De nada va a servir que el ministro Ábalos salga en rueda de prensa a negar que el PSOE tenga un pacto secreto con Bildu y para asegurar que ni siquiera sabe si la coalición abertzale va a votar finalmente a favor de la aprobación de los Presupuestos. El daño está hecho, Casado va a exprimir el escándalo de la negociación con Bildu hasta el final, y por eso Ábalos, que es perro viejo, sabe que algo no está funcionando como debiera entre las bases, las huestes de abajo del socialismo español. Por eso se ha apresurado a explicar que el partido de Otegi no es un socio preferente del Gobierno ni muchísimo menos, aunque con la boca pequeña se haya congratulado de la amplia mayoría con la que el Gobierno de coalición logró salvar la votación de las enmiendas a las cuentas públicas el pasado jueves.
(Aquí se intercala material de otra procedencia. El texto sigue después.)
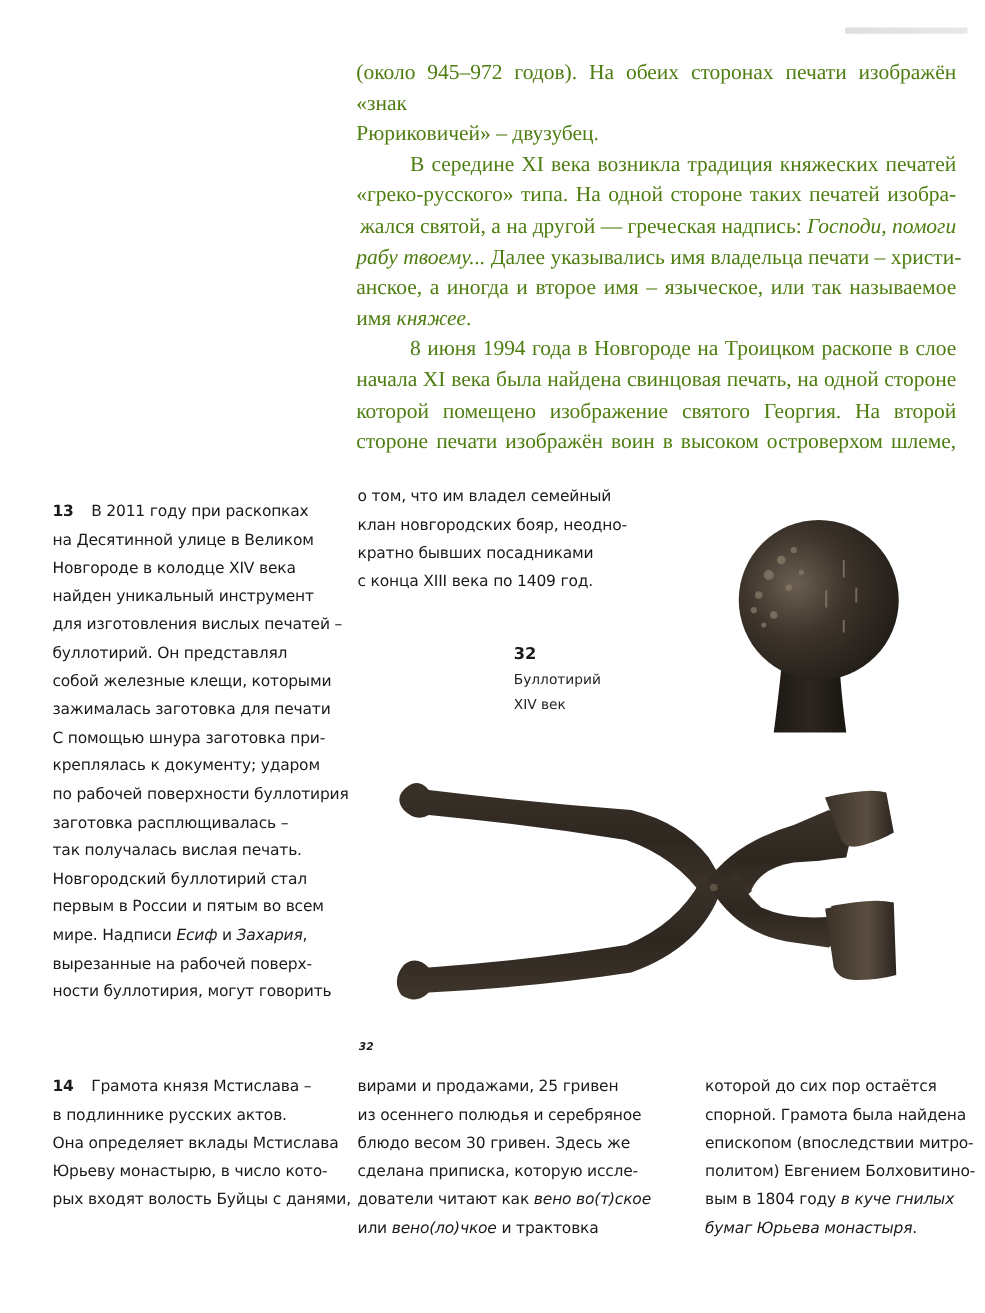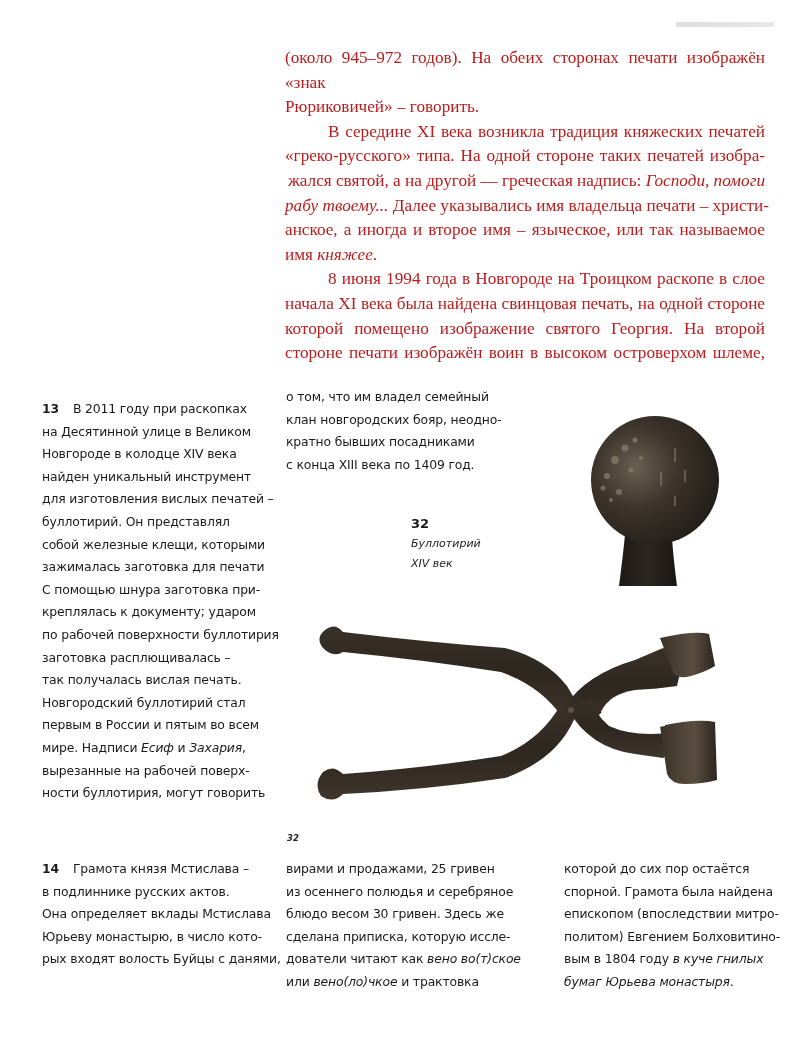--- a/index.html
+++ b/index.html
@@ -1,46 +1,46 @@
 <!DOCTYPE html>
 <html><head>
   <meta charset="utf-8">
   <style>
     html, body { margin:0; padding:0; background:#ffffff; }
     body { width:788px; height:1050px; position:relative; overflow:hidden; color:#1a1a1a; }
     .running-head { position:absolute; left:676px; top:22px; width:98px; height:5px; background:linear-gradient(90deg,#d6d6d6,#e2e2e2); border-radius:1px; opacity:.8; }
 
-    .serif-block { position:absolute; left:285px; top:46px; width:480px; font-family:"Liberation Serif","DejaVu Serif",serif; font-size:17.2px; line-height:24.6px; color:#b91c1c; }
+    .serif-block { position:absolute; left:285px; top:46px; width:480px; font-family:"Liberation Serif","DejaVu Serif",serif; font-size:17.2px; line-height:24.6px; color:#4d7c0f; }
     .serif-block .line { display:block; white-space:nowrap; }
     .serif-block .ind { padding-left:43px; }
     .serif-block .j { text-align:justify; text-align-last:justify; white-space:normal; display:block; }
     em { font-style:italic; }
 
     .sans { font-family:"DejaVu Sans","Liberation Sans",sans-serif; font-size:12.4px; line-height:22.6px; color:#1a1a1a; letter-spacing:-0.15px; }
     .col { position:absolute; }
     .col .ln { display:block; white-space:nowrap; }
     .num { font-weight:bold; margin-right:14px; }
 
     .caption { position:absolute; left:411px; top:514px; font-family:"DejaVu Sans","Liberation Sans",sans-serif; }
     .cap-num { font-weight:bold; font-size:13px; line-height:20px; display:block; }
-    .cap-line { font-style:italic; font-size:11px; line-height:20px; display:block; color:#222; }
+    .cap-line { font-size:11px; line-height:20px; display:block; color:#222; }
 
     .folio { position:absolute; left:287px; top:833px; font-family:"DejaVu Sans","Liberation Sans",sans-serif; font-style:italic; font-size:8.5px; font-weight:bold; color:#222; }
 
     .img-seal { position:absolute; left:575px; top:400px; width:160px; height:190px; }
     .img-tongs { position:absolute; left:305px; top:608px; width:430px; height:200px; }
   </style>
 </head>
 <body>
 
 <div class="running-head"></div>
 
 <div class="serif-block">
   <span class="line j">(около 945–972 годов). На обеих сторонах печати изображён «знак</span>
-  <span class="line">Рюриковичей» – говорить.</span>
+  <span class="line">Рюриковичей» – двузубец.</span>
   <span class="line j ind">В середине XI века возникла традиция княжеских печатей</span>
   <span class="line j">«греко-русского» типа. На одной стороне таких печатей изобра-</span>
   <span class="line" style="text-align:justify;text-align-last:justify;display:flex;justify-content:flex-end;">
       <span style="white-space:pre">жался святой, а на другой — греческая надпись: </span>
       <em>Господи, помоги</em>
     </span>
   <span class="line" style="display:flex;justify-content:space-between;">
       <em>рабу твоему...</em>
       <span style="white-space:pre"> Далее указывались имя владельца печати – христи-</span>
     </span>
El ministro es perfectamente consciente de que al igual que en la América profunda hay exdemócratas de toda la vida que, desencantados, ahora votan a Trump con los ojos cerrados y la mano en el pecho, en España puede haber militantes progresistas, y de hecho los hay, que ya han cambiado el puño y la rosa por el mensaje patriotero del PP/Vox contra el Gobierno “criminal que se ha rendido a los terroristas vascos”. La fractura entre la élite y el establishment sanchista −ese que pretende renovar el PSOE para los próximos treinta o cuarenta años−, y las masas de socialistas rurales, debe ser asunto de la máxima preocupación para el presidente del Gobierno, que ayer mismo, y dándose cuenta de que la campaña para identificarlo con Otegi es un mal negocio, se lamentó amargamente de que sus barones hayan mostrado en público sus quejas por los supuestos acuerdos con Bildu antes de hablarlo con él en privado. Y es que cada minuto que pasa, Sánchez empieza a ser más consciente de la trampa que le han tendido sus enemigos. Los de fuera y los de casa.